PROBLEM
From the listing below, copy every line with the word "DISPONIBILE".

RECORDS FOR THE TASK Block Start

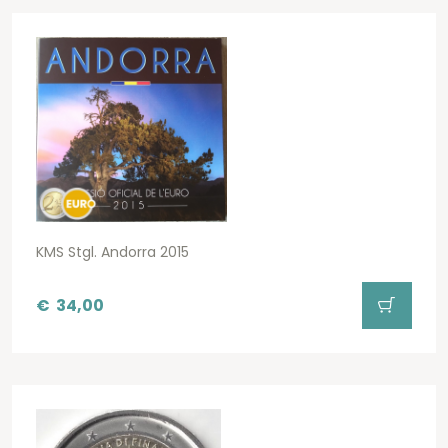
KMS Stgl. Andorra 2015
€
34,00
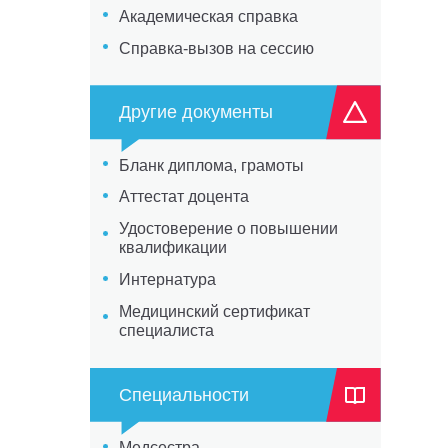
Академическая справка
Справка-вызов на сессию
Другие документы
Бланк диплома, грамоты
Аттестат доцента
Удостоверение о повышении
квалификации
Интернатура
Медицинский сертификат
специалиста
Специальности
Медсестра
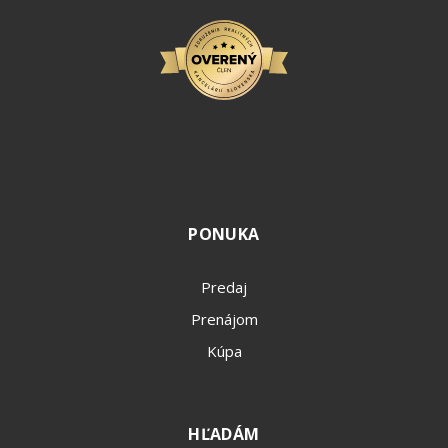
PONUKA
Predaj
Prenájom
Kúpa
HĽADÁM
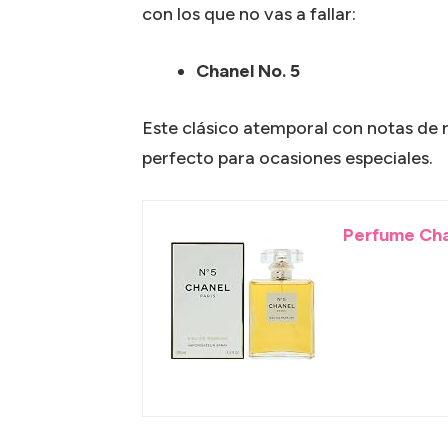
con los que no vas a fallar:
Chanel No. 5
Este clásico atemporal con notas de r
perfecto para ocasiones especiales.
Perfume Chan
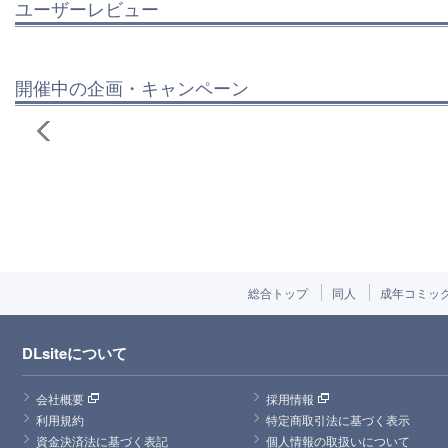
ユーザーレビュー
開催中の企画・キャンペーン
総合トップ
同人
成年コミッ
DLsiteについて
会社概要
採用情報
利用規約
特定商取引法に基づく表示
資金決済法に基づく表記
個人情報の取扱いについて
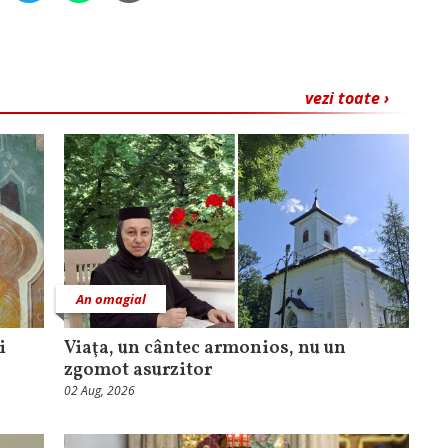
vezi toate ›
An omagial
i
Viaţa, un cântec armonios, nu un
zgomot asurzitor
02 Aug, 2026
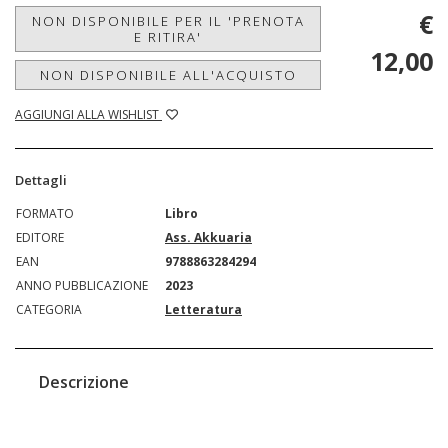
€
NON DISPONIBILE PER IL 'PRENOTA
E RITIRA'
12,00
NON DISPONIBILE ALL'ACQUISTO
AGGIUNGI ALLA WISHLIST
Dettagli
FORMATO
Libro
EDITORE
Ass. Akkuaria
EAN
9788863284294
ANNO PUBBLICAZIONE
2023
CATEGORIA
Letteratura
Descrizione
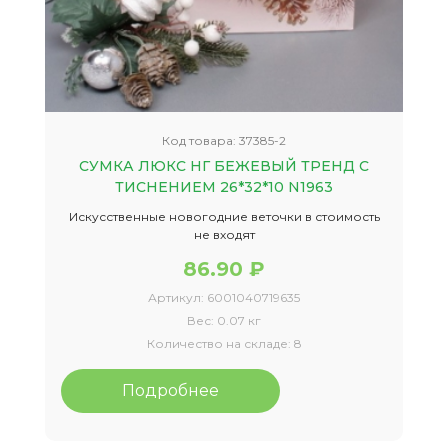
Код товара:
37385-2
СУМКА ЛЮКС НГ БЕЖЕВЫЙ ТРЕНД С
ТИСНЕНИЕМ 26*32*10 N1963
Искусственные новогодние веточки в стоимость
не входят
86.90 ₽
Артикул:
6001040719635
Вес:
0.07 кг
Количество на складе:
8
Подробнее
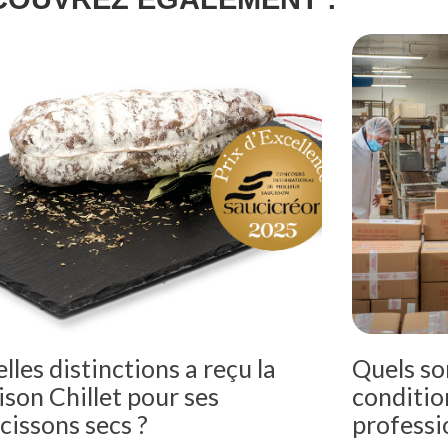
lles distinctions a reçu la
Quels so
son Chillet pour ses
condition
cissons secs ?
professi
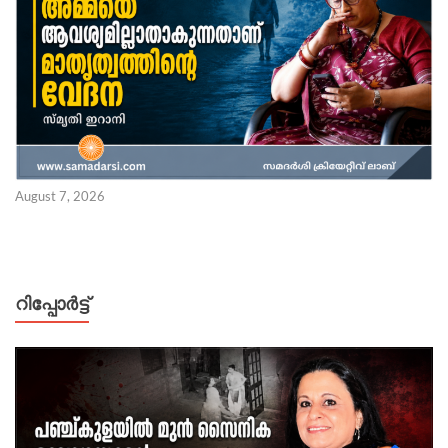
August 7, 2026
റിപ്പോര്‍ട്ട്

RECORDS FOR THE TASK Block End

SOLUTION
NON DISPONIBILE PER IL 'PRENOTA
NON DISPONIBILE ALL'ACQUISTO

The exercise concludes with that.